The building of brands has defined business activity across the world for the better part of the last 30 years. When you ask people to define a brand, you will get a plethora of bright-eyed answers because of the prolific influence that brand building and brand management has had on business.
We invest in brands, we protect them, we evaluate them; we even give them monetary value and put them in our financial statements to demonstrate company worth. In truth though, the definition of a brand is the perceived value that a consumer places on a product or service that allows the purveyor to charge a premium for it. Brands are what drive profits.
So when I attended the Yellowwood white paper presentation on Social Innovation last week I had a moment of heart palpitation when CEO David Blyth blithely said brands were no longer enough for business. I calmed down seconds later when I realised what he meant. It’s not that brands don’t matter to consumers anymore, it’s that their expectations of brands are rising steadily. For a consumer today, it’s not enough to wear a brand and act as a walking billboard for the lifestyle concept that it sells. The tables have turned.
What a brand does, not what it says
Now the consumer considers carefully whether they will put their own brand, their name and profile, on a product or service because of what it holistically represents. Increasingly that is about what the brand does rather than what it says. To satisfy consumers and retain their loyalty, brands have to act more and more like people with multifarious interests that re-invest in their communities and uplift them.
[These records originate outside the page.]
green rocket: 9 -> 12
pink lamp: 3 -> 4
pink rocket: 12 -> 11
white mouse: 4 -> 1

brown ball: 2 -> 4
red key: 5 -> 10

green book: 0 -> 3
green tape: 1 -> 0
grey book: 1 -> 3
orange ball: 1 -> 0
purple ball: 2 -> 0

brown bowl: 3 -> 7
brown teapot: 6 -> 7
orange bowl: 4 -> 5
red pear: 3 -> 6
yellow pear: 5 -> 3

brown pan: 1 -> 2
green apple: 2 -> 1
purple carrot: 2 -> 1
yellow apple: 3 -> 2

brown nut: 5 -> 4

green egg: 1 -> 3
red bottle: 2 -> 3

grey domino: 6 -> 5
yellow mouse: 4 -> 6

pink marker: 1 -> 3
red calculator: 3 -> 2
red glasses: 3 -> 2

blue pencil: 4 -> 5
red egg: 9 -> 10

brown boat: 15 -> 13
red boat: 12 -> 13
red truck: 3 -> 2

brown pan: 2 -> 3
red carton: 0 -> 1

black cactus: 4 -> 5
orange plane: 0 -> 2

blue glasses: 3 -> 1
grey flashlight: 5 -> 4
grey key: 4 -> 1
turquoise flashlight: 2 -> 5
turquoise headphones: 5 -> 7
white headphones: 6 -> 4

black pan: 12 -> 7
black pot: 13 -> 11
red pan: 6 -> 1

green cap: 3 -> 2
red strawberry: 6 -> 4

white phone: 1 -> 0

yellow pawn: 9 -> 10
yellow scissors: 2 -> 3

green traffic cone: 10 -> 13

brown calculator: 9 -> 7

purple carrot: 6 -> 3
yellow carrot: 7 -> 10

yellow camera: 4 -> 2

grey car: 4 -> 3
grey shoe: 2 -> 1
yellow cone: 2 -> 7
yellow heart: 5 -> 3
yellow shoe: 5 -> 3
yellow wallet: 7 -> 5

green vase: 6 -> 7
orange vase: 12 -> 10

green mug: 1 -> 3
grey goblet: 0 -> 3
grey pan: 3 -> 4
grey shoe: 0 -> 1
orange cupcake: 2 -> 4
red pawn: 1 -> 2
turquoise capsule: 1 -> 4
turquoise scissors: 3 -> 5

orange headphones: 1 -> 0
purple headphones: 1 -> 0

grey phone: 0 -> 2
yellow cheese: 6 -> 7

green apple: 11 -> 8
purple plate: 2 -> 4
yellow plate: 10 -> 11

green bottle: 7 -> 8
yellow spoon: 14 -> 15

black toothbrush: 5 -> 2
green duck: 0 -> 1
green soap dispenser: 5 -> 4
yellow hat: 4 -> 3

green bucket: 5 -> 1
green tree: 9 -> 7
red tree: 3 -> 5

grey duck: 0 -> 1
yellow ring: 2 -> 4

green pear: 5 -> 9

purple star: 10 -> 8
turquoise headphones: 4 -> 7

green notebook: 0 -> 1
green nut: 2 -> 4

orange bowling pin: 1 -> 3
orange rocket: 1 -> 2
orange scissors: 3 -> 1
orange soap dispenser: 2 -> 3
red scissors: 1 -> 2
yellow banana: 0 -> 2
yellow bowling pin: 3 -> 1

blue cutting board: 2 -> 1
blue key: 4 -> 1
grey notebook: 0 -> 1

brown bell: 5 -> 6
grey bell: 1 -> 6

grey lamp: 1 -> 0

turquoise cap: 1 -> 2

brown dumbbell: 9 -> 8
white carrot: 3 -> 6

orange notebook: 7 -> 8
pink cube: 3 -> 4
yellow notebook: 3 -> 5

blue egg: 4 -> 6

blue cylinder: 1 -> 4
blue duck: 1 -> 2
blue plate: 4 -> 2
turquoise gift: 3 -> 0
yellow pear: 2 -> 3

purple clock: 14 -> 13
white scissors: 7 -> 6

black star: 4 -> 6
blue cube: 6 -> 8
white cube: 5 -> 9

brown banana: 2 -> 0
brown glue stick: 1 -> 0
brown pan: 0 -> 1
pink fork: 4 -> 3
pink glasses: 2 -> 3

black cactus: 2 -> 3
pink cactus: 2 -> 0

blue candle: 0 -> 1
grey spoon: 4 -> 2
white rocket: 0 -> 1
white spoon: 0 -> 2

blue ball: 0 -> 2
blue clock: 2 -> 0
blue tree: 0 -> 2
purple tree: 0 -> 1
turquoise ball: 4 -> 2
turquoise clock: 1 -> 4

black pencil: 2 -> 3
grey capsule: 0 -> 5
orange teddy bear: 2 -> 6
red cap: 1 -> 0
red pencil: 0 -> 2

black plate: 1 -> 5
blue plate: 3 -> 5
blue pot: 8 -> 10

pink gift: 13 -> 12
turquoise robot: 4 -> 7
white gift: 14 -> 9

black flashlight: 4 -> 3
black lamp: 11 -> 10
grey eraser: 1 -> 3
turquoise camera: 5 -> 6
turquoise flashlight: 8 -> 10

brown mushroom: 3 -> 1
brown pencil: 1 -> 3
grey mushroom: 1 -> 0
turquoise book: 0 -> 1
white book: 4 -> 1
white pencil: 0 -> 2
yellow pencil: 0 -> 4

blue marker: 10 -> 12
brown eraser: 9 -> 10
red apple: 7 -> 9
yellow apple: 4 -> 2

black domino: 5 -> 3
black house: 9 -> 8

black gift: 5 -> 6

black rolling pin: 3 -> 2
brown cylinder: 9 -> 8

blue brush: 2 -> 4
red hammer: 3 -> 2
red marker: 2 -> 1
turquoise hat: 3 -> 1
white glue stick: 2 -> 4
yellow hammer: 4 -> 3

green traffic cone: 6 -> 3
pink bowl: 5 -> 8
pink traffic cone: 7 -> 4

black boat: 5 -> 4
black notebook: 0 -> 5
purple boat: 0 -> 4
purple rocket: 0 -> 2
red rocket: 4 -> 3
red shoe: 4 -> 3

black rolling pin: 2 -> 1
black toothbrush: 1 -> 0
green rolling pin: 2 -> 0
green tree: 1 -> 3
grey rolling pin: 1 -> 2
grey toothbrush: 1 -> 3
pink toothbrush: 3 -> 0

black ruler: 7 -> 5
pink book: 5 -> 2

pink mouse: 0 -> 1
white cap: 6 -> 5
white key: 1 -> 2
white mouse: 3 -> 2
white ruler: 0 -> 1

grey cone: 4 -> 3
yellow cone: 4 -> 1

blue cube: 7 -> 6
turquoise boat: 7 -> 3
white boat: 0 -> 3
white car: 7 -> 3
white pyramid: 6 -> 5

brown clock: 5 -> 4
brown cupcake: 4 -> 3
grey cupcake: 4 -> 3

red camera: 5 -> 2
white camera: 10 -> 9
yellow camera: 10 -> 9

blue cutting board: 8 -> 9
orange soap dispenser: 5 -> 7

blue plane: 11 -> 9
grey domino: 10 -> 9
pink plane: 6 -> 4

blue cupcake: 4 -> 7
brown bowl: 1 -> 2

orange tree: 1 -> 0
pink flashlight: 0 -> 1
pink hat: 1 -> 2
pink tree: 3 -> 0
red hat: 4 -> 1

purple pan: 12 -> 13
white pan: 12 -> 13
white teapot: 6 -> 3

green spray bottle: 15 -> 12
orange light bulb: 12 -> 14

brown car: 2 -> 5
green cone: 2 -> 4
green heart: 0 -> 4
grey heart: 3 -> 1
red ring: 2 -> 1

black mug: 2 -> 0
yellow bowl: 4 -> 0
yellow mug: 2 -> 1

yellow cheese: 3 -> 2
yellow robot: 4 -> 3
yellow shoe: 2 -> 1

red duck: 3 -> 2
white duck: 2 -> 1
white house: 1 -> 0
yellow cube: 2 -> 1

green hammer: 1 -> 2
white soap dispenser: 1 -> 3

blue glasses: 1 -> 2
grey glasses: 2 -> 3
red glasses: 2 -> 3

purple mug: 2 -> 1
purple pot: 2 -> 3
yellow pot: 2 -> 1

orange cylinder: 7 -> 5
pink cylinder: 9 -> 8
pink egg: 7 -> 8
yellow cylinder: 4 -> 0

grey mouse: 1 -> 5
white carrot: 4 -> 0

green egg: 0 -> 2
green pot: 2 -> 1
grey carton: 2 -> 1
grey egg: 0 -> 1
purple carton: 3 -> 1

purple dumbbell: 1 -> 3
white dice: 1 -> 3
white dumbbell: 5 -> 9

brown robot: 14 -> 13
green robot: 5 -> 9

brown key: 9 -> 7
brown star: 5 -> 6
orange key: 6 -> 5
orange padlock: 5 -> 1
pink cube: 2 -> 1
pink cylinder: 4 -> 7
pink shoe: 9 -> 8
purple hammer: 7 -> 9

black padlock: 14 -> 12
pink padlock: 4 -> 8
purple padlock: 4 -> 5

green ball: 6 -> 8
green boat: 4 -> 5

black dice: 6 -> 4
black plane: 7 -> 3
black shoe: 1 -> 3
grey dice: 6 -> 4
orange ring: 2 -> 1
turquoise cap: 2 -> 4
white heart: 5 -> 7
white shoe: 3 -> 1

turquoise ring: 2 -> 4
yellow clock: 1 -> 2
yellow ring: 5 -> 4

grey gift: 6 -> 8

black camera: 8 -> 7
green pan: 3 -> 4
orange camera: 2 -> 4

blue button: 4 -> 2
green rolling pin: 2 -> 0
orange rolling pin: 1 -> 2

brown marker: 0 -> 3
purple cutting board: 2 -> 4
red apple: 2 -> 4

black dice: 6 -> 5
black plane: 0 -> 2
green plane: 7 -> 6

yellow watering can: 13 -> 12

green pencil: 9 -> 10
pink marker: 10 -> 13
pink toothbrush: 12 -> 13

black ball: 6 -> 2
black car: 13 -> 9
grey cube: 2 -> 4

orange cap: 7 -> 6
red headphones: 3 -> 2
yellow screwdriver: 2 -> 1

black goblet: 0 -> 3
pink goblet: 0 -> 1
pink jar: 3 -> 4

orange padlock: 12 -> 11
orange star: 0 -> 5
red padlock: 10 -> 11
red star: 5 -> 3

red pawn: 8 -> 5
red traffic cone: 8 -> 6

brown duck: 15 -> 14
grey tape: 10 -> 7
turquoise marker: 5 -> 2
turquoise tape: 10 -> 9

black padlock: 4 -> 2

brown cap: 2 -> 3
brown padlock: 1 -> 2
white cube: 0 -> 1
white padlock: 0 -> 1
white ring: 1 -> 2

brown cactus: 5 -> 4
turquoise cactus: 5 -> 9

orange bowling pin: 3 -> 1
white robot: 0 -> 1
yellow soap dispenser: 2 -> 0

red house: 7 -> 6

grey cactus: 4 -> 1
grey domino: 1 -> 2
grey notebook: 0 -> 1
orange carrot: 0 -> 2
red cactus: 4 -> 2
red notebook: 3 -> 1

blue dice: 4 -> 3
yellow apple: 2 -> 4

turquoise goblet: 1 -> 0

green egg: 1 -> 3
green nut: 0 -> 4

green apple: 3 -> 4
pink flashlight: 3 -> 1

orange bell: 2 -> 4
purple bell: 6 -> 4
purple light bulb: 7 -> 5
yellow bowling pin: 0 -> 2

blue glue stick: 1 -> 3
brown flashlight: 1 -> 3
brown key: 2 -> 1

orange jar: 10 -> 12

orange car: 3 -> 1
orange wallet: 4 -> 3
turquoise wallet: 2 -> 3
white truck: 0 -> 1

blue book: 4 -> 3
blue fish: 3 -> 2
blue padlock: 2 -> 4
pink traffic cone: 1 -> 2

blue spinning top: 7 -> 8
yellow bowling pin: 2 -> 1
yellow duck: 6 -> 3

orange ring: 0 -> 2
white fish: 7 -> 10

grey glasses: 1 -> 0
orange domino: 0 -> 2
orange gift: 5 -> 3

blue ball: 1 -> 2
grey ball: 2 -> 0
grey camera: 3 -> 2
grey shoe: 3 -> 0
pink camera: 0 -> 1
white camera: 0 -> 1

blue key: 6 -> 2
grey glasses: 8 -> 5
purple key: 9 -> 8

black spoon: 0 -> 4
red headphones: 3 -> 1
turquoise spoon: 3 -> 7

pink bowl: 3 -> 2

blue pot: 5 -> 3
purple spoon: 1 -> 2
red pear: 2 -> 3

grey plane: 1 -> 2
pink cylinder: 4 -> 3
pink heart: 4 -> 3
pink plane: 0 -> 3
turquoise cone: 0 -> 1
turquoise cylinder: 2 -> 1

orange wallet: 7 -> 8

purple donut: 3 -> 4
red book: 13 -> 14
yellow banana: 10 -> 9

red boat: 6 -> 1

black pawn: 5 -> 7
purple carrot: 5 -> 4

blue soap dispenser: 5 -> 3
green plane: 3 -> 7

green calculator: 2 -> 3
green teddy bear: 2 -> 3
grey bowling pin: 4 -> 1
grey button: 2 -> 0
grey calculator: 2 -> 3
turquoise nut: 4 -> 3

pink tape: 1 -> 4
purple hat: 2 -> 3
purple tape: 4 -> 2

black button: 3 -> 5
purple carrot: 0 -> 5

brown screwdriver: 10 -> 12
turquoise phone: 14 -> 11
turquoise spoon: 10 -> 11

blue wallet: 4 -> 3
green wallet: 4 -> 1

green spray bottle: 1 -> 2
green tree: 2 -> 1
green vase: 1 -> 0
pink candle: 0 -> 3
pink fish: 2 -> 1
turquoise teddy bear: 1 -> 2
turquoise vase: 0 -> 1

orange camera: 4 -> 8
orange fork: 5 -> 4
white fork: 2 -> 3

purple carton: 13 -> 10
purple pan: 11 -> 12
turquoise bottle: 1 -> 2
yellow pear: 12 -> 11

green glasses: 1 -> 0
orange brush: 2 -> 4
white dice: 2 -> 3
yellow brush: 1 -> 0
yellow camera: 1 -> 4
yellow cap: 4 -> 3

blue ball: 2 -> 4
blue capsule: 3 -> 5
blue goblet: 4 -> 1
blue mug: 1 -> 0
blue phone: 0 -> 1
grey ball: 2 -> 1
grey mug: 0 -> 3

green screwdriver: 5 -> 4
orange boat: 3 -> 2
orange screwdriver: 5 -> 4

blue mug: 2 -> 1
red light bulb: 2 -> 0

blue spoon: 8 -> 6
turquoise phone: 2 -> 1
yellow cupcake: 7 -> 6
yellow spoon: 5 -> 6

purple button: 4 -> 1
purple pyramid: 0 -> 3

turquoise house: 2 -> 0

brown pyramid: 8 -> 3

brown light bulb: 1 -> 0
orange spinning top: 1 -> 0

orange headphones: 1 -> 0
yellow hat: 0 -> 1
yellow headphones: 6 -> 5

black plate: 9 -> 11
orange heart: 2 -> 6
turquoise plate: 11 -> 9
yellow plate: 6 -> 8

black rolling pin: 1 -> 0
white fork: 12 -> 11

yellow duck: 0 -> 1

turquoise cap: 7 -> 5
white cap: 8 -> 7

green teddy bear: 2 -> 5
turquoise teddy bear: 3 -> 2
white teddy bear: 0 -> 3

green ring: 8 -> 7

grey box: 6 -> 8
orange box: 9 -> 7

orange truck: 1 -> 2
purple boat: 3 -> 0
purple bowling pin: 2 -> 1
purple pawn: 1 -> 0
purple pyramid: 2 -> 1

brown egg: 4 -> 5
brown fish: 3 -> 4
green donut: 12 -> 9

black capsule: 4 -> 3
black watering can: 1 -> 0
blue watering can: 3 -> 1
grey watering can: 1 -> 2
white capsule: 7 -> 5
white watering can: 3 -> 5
This presents rather a challenging problem to business. There are a handful of organisations, predominantly those that have small employee bases and direct control over each member of the team, that truly embody the spirit of social innovation. Usually the ‘do good’ side of the business is just that, a small group of junior individuals who occasionally put the company’s name on a few happy projects that marketing will try and communicate as widely as possible to generate some warm and fuzzy PR for the brand.
As Blythe pointed out, social innovation is something that has to be understood, integrated and operationalised business-wide. How this looks at business level is that instead of making CSI the responsibility of the marketing team or forcing your employees to attend an annual team-building where they paint houses or work in a soup kitchen, each and every member of the team needs to have a KPI related to social innovation. How will they aid in providing solutions for systemic challenges in society utilising their position within the organisation?
Innovation drives profit
Yellowwood defines social innovation as, “A sustainable and profitable way of solving existing systemic challenges or needs in ways that benefit the public or society, regardless of their social class.” The next question is how this style of innovation drives profit for business. That’s the higher-grade version of social innovation. The winning CEOs of the near future are going to be those that can stand firm on their commitment to invest in social innovation, creating space and applying resources for all employees to implement ways of solving these systemic challenges and using the skill set and influence that their particular business has, while still delivering profits to the board.
The sensibility is that social innovation will pay back to the business. Consumers will purchase brands that demonstrate their drive to uplift communities. They will be critical, they will speak their minds and they will be unforgiving of mistakes and missteps but they will be the most loyal of unpaid brand ambassadors to those businesses that truly deliver social value. And so the cycle of profit and contribution turns.
Brands were the saviour of business 30 years ago. Today and tomorrow it is social innovation that is going to bring consumers back for more and build the communities that businesses need to sustain themselves.